Jep jep = new Jep(new DoubleMatrixComponents()); DimensionVisitor dimV = new DimensionVisitor(jep); MrpEval mrpe = new MrpEval(jep, new DoubleMatrixFactory()); // compile in parent instance Variable u = jep.addVariable("u"); dimV.setVariableDimensions(u, Dimensions.TWO); String s = "[1,2]+u"; Node n1 = jep.parse(s); dimV.visit(n1); MrpCommandList com = mrpe.compile(n1); // Create an instance using a lightweight jep instance ComponentSet cs = new LightWeightComponentSet(jep); Jep lwj = new Jep(cs); lwj.setComponent(new DoubleMatrixFactory()); // needed for convertToVector to work MrpEval eval = (MrpEval) mrpe.getLightWeightInstance(lwj); // Get the reference using MrpVarRef u1ref = eval.getVarRef("u"); eval.setVarValue(u1ref, 3.0,4.0); MrpRes res = eval.evaluate(com); VectorI vec = eval.convertToVector(res); // requires a matrix factory
The evaluator can be used with more than one expression. They can be compiled and evaluated in any order. There is one caveat if the dimensions of variables are change, for instance if the variable x changes from being a 2D vector to a 3D vector then the reset() method should be called. This clear all internal data are remove the variables.
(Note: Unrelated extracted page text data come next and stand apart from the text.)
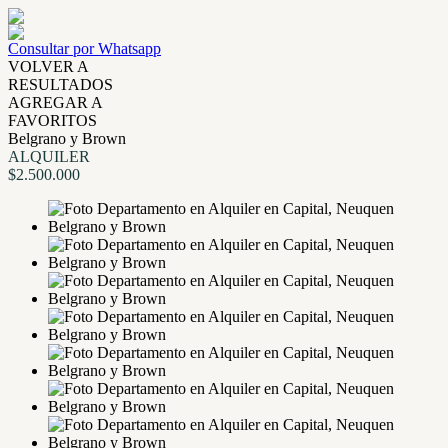
Consultar por Whatsapp
VOLVER A
RESULTADOS
AGREGAR A
FAVORITOS
Belgrano y Brown
ALQUILER
$2.500.000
All functions which take double arguments and return double results are supported,
some functions have been optimized for speed these are:
sin, cos, tan, sec, cosec, cot, asin, acos, atan, sinh, cosh, tanh, asinh, acosh, atanh,
abs, exp, log, ln, sqrt, atan2, if
.
Functions which implement com.singularsys.extensions.matrix.functions.MatrixFunctionI are supported. These can take vector of matrix arguments and return vector or matrix results. Example include MatrixDet, MatrixTrace and MatrixTrans which calculate the determinant, trace and transpose of a matrix.
Other functions which return strings or complex numbers will raise exceptions when used.
Both MrpEval
and MrpCommandList
implements Serializable
so serialized versions of expressions can be stored or transmitted.
// set up and compile DoubleMatrixComponents dmc = new DoubleMatrixComponents(); Jep jep = new Jep(dmc); DimensionVisitor dv = new DimensionVisitor(jep); MrpEval rpe = new MrpEval(jep); String s = "1+2*x/4"; Node n = jep.parse(s); dv.visit(n); MrpCommandList coms = rpe.compile(n); MrpVarRef xref = rpe.getVarRef("x"); // Serialize ByteArrayOutputStream baos = new ByteArrayOutputStream(); ObjectOutputStream oos = new ObjectOutputStream(baos); oos.writeObject(rpe); oos.writeObject(coms); oos.writeObject(xref); oos.close(); byte bytes[] = baos.toByteArray(); // Deserialize ByteArrayInputStream bais = new ByteArrayInputStream(bytes); ObjectInputStream ois = new ObjectInputStream(bais); MrpEval rpe2 = (MrpEval) ois.readObject(); MrpCommandList coms2 = (MrpCommandList) ois.readObject(); MrpVarRef xref2 = (MrpVarRef )ois.readObject(); ois.close(); // Evaluate rpe2.setVarValue(xref2, 5.0); MrpRes res2 = rpe2.evaluate(coms2); double resval = res2.doubleValue();
A Jep instance can also be serialised along with the mrpe instance.
On deserialization the MreEval.init(Jep jep)
methods should be called, to ensure
the new instance has a valid jep instance and MatrixFactoryI
(which is found from the jep instance).